A brief summary of my short time fighting the MAN in the Deschutes County property tax assessment protest system. A cautionary tale, indeed.
My wife and I saw the writing on the wall at the end of 2010- the market had picked up, rates were low, and the number of quality foreclosed homes was rapidly diminishing. It was time to buy, so we closed on our home in January of 2011. We got a home that had sold for $460,000 in 2006 for a paltry $200,000! The last time it sold for that was in the 90’s. Yep, we feel pretty good about it.
Over the past few years I have had many clients ask me how they could protest their property tax assessment and have them reduced. I’ve taken a class on how to do so, and you will find a sheet from the Deschutes County Tax Assessor explaining how to do so on my website. But I thought there would be nothing better than firsthand experience, so, as my appraisal and home sale price were 10-15% below the County’s RMV for my home (Real Market Value), I filled out the form in November, attached my appraisal and request to drop my RMV based upon it, and dropped it off in person at the Deschutes County Clerk’s office.
Now, the class I took made it sound sooooo easy. If you had an appraisal dated around January 15th of the year in question (taxes are assessed based on January values for the year in question), it should be a pretty good slam dunk. And of course a sale in that same month of the property in question should help as well.
So, I naively waited for my hearing, feeling my case was pretty solid. The hearing was set for March 8th, and on that day my wife and I arrived at the County building to wait for our turn. Each hearing lasts about 20 minutes, depending on the complexity of the case, and you can bring an expert witness such as a Realtor, an appraiser (better), or an attorney.
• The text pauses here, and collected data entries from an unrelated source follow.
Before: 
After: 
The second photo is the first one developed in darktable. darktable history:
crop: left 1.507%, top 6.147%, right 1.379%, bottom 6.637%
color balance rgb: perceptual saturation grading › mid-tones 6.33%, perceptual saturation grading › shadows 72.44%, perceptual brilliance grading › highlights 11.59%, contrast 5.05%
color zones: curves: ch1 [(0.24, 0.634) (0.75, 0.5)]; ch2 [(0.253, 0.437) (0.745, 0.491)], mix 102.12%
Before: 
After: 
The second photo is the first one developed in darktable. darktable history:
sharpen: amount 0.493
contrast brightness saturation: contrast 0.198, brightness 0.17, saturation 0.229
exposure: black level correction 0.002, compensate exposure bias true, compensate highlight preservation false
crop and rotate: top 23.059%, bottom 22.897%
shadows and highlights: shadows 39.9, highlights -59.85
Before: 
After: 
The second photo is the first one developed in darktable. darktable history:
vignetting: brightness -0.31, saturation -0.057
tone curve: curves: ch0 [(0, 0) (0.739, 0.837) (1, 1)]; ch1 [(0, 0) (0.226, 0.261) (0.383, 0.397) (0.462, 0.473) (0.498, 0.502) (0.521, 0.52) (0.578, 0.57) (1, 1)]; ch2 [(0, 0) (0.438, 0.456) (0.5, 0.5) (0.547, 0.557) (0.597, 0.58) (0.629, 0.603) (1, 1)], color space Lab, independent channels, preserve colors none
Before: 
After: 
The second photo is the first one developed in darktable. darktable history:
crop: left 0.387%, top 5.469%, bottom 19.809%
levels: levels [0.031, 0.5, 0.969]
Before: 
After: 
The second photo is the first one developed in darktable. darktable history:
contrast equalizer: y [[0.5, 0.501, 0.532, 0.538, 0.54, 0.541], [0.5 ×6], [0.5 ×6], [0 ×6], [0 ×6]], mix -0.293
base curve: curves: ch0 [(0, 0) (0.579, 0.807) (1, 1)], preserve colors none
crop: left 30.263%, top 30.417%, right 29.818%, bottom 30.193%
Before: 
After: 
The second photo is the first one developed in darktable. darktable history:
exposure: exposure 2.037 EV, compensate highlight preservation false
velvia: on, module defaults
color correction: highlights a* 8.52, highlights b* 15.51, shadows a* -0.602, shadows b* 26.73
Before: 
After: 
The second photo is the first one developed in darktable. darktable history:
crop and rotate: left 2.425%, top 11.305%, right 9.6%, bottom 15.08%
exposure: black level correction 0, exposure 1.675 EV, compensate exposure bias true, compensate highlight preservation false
As we sat in the hall, the representation for Deschutes County sat next to us, and told us how the hearing would run.
I had known that we would sit in front of a panel of 4 volunteer real estate experts, as well as a stenographer, but I hadn’t known that at this level of the process we would be opposed by an appraiser for Deschutes County Tax Assessor. We presented our case, which essentially consisted of our sale paperwork and the appraisal. They very, very briefly reviewed my materials, and then turned it over to the County’s representation.
She, of course, had prepared an entirely different appraisal. Her values were much higher, and though I disagreed a bit with some of the comps, the entire thing went so quickly that I really did not have time to review them. It was a whirlwind of figures and addresses, and part of the unfair nature of this process is that the County gets to review YOUR evidence for months, while you don’t get to see theirs UNTIL THE 20 MINUTE HEARING STARTS! How are you going to review a 40 page appraisal in that time? Guess what, you are not. The County official even told us outside the hearing room that she knew the whole process was very unfair, but she had little choice but to fulfill her role.
To make a long story short, the panel liked her comps better than those of our original appraiser. I have little faith in appraisals anymore, as EVERY SINGLE ONE I have had in my transactions over the past two years has come in EXACTLY at the sale price. EXACTLY. Not one single dollar over. It is a dirty business, in my opinion, and appraisers are too afraid of being sued to do anything but comply with the sale price. The fact that they always request and are given a copy of the sales contract BEFORE doing the appraisal, should tell you that there’s something wrong with this situation.
Now, if we wanted to we could take it to the next level, which is a hearing in Salem. Our case was not large enough to waste that sort of time, and we were told it would be many months before we could get an appointment. And of course, that we would surely lose. Lovely.
So, friends, my recommendation would be to make sure you bring an appraiser WITH YOU to your Deschutes County Tax hearing, to be sure you have a chance to beat this system. Your evidence needs to be thorough and extensive. Best of luck, you will need it!